## Problem details
Please extract every line of text from the listing below, keeping each one word for word, and leave out the picture markers.

[Supplied entries]

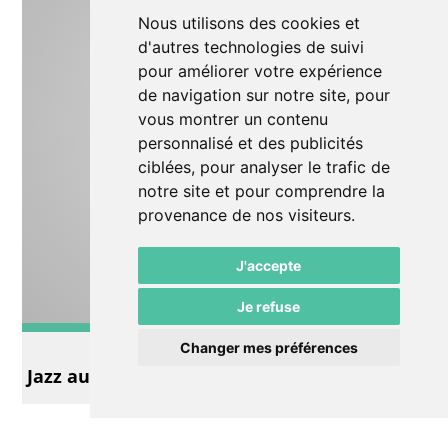
Nous utilisons des cookies et
d'autres technologies de suivi
pour améliorer votre expérience
de navigation sur notre site, pour
vous montrer un contenu
personnalisé et des publicités
ciblées, pour analyser le trafic de
notre site et pour comprendre la
provenance de nos visiteurs.
J'accepte
Je refuse
Musique
Changer mes préférences
Jazz au Pommier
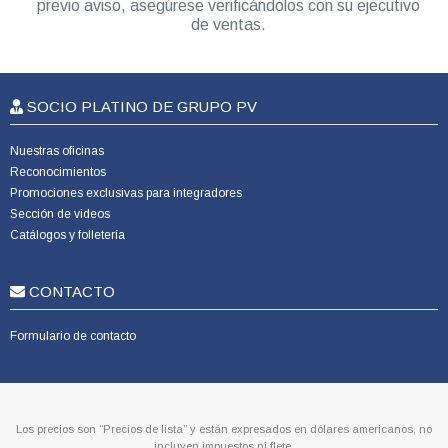
previo aviso, asegúrese verificándolos con su ejecutivo
de ventas.
SOCIO PLATINO DE GRUPO PV
Nuestras oficinas
Reconocimientos
Promociones exclusivas para integradores
Sección de videos
Catálogos y folletería
CONTACTO
Formulario de contacto
Los precios son “Precios de lista” y están expresados en dólares americanos, no
incluyen impuestos ni flete.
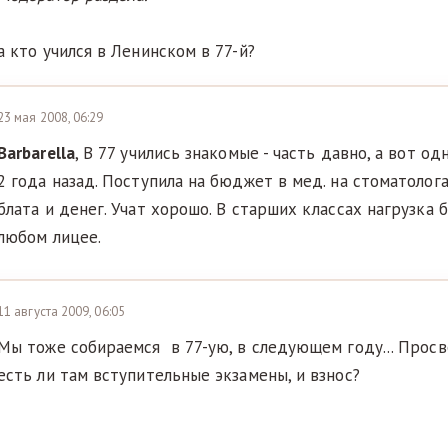
а кто учился в Ленинском в 77-й?
23 мая 2008, 06:29
Barbarella
, В 77 учились знакомые - часть давно, а вот о
2 года назад. Поступила на бюджет в мед. на стоматолога
блата и денег. Учат хорошо. В старших классах нагрузка б
любом лицее.
11 августа 2009, 06:05
Мы тоже собираемся в 77-ую, в следующем году... Просв
есть ли там вступительные экзамены, и взнос?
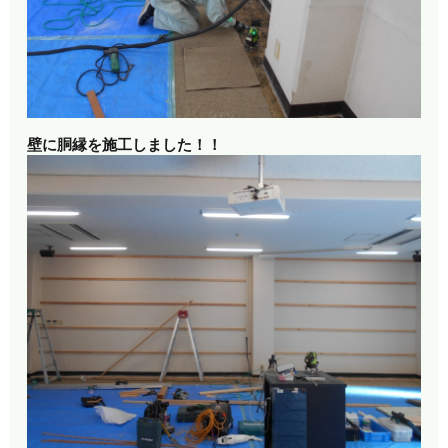
壁に胴縁を施工しました！！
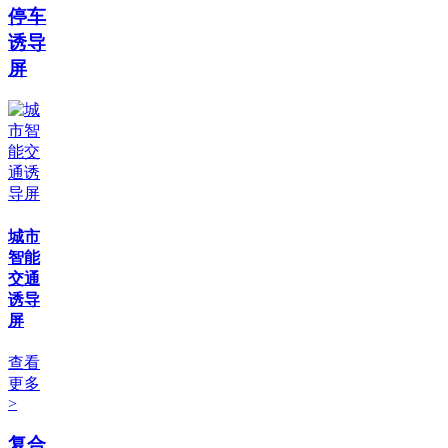
停车
诱导
屏
城市
智能
交通
诱导
屏
查看
更多
>
复合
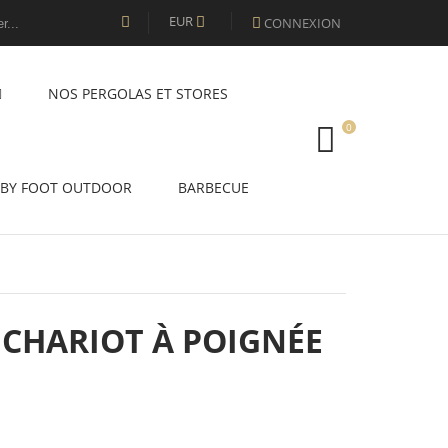
EUR
CONNEXION


NOS PERGOLAS ET STORES
0
BY FOOT OUTDOOR
BARBECUE
 CHARIOT À POIGNÉE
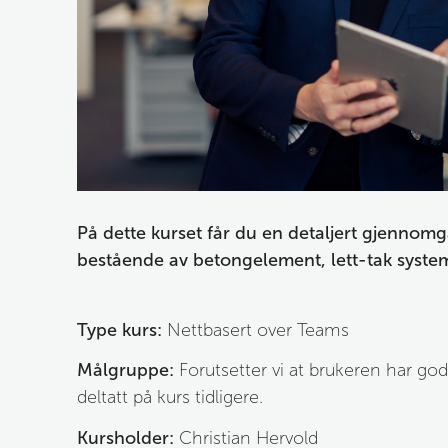
På dette kurset får du en d
etaljert gjennom
bestående av betongelement, lett-tak system
Type kurs:
 Nettbasert over Teams
Målgruppe:
 F
orutsetter vi at brukeren har god
deltatt på kurs tidligere.
Kursholder:
 Christian Hervold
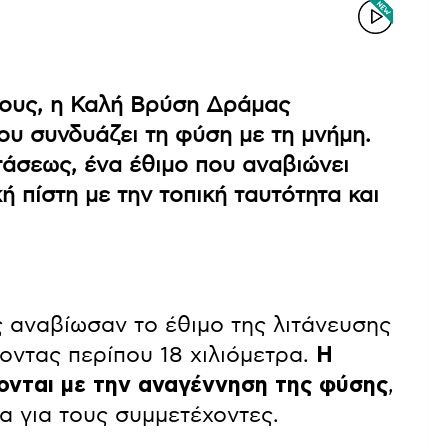
ρους, η Καλή Βρύση Δράμας
ου συνδυάζει τη φύση με τη μνήμη.
τάσεως, ένα έθιμο που αναβιώνει
ή πίστη με την τοπική ταυτότητα και
ς αναβίωσαν το έθιμο της λιτάνευσης
ύοντας περίπου 18 χιλιόμετρα.
Η
ονται με την αναγέννηση της φύσης
,
α για τους συμμετέχοντες.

[/Supplied entries]

## Result
Nous utilisons des cookies et
d'autres technologies de suivi
pour améliorer votre expérience
de navigation sur notre site, pour
vous montrer un contenu
personnalisé et des publicités
ciblées, pour analyser le trafic de
notre site et pour comprendre la
provenance de nos visiteurs.
J'accepte
Je refuse
Musique
Changer mes préférences
Jazz au Pommier
previo aviso, asegúrese verificándolos con su ejecutivo
de ventas.
SOCIO PLATINO DE GRUPO PV
Nuestras oficinas
Reconocimientos
Promociones exclusivas para integradores
Sección de videos
Catálogos y folletería
CONTACTO
Formulario de contacto
Los precios son “Precios de lista” y están expresados en dólares americanos, no
incluyen impuestos ni flete.
а кто учился в Ленинском в 77-й?
23 мая 2008, 06:29
Barbarella
, В 77 учились знакомые - часть давно, а вот о
2 года назад. Поступила на бюджет в мед. на стоматолога
блата и денег. Учат хорошо. В старших классах нагрузка б
любом лицее.
11 августа 2009, 06:05
Мы тоже собираемся в 77-ую, в следующем году... Просв
есть ли там вступительные экзамены, и взнос?
壁に胴縁を施工しました！！
停车
诱导
屏
城市
智能
交通
诱导
屏
查看
更多
>
复合
EUR
CONNEXION


NOS PERGOLAS ET STORES
0
BY FOOT OUTDOOR
BARBECUE
 CHARIOT À POIGNÉE
På dette kurset får du en d
etaljert gjennom
bestående av betongelement, lett-tak system
Type kurs:
 Nettbasert over Teams
Målgruppe:
 F
orutsetter vi at brukeren har god
deltatt på kurs tidligere.
Kursholder:
 Christian Hervold
ρους, η Καλή Βρύση Δράμας
ου συνδυάζει τη φύση με τη μνήμη.
τάσεως, ένα έθιμο που αναβιώνει
ή πίστη με την τοπική ταυτότητα και
ς αναβίωσαν το έθιμο της λιτάνευσης
ύοντας περίπου 18 χιλιόμετρα.
Η
ονται με την αναγέννηση της φύσης
,
α για τους συμμετέχοντες.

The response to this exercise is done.